(INSTRUCTIONS FOR THE TASK): Starting at the line below holding "35190 La-Chapelle-aux-Filtzméens" and stopping at the line holding "Du lundi au jeudi", print every line exactly, both ends included, and leave the rest out.

(INFORMATION SHOWN):
----
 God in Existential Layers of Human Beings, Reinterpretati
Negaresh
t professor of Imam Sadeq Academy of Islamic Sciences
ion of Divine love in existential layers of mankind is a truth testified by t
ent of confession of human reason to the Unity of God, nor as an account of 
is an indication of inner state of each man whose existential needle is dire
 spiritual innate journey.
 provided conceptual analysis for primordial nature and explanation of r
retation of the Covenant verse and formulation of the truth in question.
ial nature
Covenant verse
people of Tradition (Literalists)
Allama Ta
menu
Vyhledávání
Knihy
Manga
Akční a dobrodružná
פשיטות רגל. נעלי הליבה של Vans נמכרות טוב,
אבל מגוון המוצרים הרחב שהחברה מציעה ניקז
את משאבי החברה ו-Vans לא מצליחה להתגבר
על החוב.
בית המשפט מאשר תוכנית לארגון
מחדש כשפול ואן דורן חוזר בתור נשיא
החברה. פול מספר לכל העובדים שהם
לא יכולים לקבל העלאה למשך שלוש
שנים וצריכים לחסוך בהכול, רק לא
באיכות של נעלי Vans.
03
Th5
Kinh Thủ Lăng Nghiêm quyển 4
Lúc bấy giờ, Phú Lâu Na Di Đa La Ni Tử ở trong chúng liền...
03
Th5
----
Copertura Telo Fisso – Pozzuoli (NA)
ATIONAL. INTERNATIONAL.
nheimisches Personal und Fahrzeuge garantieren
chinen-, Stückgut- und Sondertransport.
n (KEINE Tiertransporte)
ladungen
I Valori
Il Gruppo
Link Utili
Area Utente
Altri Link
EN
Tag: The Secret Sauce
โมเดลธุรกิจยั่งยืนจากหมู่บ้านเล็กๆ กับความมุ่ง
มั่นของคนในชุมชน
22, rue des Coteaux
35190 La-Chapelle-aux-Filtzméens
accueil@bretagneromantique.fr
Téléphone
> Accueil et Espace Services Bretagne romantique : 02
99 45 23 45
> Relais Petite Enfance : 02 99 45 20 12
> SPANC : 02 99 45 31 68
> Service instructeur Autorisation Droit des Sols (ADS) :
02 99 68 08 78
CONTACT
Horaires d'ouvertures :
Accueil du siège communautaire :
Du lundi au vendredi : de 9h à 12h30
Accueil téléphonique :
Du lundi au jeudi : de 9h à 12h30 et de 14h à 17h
----
(TASK SOLUTION):
35190 La-Chapelle-aux-Filtzméens
accueil@bretagneromantique.fr
Téléphone
> Accueil et Espace Services Bretagne romantique : 02
99 45 23 45
> Relais Petite Enfance : 02 99 45 20 12
> SPANC : 02 99 45 31 68
> Service instructeur Autorisation Droit des Sols (ADS) :
02 99 68 08 78
CONTACT
Horaires d'ouvertures :
Accueil du siège communautaire :
Du lundi au vendredi : de 9h à 12h30
Accueil téléphonique :
Du lundi au jeudi : de 9h à 12h30 et de 14h à 17h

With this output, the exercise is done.